Data items

────────────────────────────────────────

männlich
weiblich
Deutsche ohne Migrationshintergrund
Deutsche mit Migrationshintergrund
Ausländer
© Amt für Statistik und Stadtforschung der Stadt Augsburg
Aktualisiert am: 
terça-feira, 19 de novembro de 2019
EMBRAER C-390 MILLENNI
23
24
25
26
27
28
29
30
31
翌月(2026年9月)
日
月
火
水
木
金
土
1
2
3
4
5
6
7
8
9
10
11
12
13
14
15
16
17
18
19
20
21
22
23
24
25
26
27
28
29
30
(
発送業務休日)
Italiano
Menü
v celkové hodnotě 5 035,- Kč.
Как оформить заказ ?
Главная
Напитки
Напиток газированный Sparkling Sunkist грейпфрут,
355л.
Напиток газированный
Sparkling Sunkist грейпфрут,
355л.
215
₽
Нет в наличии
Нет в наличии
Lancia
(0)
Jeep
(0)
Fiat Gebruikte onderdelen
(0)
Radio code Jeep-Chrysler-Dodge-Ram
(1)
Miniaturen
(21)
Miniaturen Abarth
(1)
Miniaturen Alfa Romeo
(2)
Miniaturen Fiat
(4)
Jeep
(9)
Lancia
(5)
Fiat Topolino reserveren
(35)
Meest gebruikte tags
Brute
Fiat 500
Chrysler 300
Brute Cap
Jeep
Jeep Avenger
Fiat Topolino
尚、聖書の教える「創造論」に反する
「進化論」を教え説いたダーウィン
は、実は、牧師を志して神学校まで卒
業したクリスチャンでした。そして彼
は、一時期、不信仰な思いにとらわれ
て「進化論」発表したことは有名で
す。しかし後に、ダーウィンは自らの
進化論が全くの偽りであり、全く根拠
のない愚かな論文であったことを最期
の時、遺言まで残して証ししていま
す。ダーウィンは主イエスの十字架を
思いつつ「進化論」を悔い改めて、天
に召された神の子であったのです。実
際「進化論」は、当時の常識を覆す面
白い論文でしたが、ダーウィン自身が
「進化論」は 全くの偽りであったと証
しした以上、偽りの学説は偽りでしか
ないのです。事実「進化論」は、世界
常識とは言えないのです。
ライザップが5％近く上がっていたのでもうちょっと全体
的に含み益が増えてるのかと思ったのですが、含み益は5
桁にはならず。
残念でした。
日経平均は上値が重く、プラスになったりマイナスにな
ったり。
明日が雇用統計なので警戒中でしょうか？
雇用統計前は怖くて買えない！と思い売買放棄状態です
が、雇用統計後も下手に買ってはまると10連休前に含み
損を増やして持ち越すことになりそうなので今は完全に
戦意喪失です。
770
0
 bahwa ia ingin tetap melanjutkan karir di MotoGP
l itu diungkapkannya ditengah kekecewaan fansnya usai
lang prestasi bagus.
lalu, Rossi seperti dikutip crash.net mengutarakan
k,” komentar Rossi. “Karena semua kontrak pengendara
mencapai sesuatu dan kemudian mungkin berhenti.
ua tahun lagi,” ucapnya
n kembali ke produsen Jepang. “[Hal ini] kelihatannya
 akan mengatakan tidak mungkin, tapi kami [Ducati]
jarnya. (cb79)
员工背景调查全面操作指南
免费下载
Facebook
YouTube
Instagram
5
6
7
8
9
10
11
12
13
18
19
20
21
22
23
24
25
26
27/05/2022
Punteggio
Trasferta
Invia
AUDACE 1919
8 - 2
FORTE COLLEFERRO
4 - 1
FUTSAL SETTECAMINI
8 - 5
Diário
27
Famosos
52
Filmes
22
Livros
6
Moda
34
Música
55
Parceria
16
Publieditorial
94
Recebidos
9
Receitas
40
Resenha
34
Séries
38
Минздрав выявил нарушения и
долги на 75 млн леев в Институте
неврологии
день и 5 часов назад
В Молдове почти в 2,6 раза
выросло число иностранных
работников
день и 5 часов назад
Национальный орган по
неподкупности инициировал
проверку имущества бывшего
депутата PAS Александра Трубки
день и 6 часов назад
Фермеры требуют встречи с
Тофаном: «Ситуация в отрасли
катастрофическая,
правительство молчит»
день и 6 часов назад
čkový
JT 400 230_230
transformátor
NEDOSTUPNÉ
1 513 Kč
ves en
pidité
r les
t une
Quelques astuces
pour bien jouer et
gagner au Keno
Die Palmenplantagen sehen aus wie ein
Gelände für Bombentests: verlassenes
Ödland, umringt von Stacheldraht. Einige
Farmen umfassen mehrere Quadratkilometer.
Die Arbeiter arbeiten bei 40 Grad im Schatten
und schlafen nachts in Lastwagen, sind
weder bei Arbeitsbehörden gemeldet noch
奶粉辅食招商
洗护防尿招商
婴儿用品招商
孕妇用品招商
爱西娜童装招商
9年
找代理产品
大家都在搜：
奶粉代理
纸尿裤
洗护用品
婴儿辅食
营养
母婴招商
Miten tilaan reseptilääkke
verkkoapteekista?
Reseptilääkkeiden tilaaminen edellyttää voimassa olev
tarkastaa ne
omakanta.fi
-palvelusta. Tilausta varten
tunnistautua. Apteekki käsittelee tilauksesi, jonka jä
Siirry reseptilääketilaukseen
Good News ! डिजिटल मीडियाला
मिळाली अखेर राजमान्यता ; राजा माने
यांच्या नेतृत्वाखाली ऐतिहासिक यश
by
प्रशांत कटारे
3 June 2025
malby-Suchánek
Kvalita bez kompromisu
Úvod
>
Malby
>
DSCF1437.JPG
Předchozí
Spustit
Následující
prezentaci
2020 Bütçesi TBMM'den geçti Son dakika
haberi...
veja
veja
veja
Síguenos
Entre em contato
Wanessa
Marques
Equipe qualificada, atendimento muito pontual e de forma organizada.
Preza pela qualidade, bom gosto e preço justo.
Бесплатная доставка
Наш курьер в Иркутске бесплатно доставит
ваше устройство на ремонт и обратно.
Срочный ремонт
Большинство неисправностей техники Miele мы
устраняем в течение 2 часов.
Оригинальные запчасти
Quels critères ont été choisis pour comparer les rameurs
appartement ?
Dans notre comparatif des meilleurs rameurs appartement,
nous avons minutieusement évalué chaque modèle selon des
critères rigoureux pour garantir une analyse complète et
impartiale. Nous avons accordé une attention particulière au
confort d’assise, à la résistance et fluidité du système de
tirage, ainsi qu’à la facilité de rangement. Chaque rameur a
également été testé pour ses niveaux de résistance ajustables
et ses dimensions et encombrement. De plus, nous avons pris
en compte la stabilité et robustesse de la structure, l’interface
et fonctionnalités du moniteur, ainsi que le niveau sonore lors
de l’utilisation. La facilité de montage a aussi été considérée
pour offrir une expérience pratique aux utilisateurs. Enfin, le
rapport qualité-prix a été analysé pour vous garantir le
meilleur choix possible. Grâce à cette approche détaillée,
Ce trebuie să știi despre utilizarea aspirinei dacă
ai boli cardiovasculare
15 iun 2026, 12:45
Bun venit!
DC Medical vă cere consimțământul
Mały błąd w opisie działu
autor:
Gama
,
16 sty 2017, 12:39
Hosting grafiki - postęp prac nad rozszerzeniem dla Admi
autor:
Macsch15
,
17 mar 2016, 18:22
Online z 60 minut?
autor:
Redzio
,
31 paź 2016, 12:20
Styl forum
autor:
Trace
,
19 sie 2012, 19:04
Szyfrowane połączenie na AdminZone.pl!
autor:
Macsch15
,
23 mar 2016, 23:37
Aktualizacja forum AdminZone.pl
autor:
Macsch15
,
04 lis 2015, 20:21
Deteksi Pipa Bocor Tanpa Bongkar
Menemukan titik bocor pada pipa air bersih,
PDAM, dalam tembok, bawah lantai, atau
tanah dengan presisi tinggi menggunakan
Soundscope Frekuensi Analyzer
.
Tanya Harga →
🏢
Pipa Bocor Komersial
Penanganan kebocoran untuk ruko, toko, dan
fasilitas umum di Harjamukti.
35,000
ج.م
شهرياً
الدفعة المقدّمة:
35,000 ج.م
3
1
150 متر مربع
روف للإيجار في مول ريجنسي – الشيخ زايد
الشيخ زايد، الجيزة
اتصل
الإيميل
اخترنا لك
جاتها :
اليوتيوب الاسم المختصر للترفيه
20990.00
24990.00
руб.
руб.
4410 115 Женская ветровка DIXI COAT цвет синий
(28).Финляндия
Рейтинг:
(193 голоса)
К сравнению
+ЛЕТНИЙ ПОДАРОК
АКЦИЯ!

────────────────────────────────────────

REQUEST -
With "critères" as the string to match, show every line of the entries above that has it.

REPLY -
Quels critères ont été choisis pour comparer les rameurs
critères rigoureux pour garantir une analyse complète et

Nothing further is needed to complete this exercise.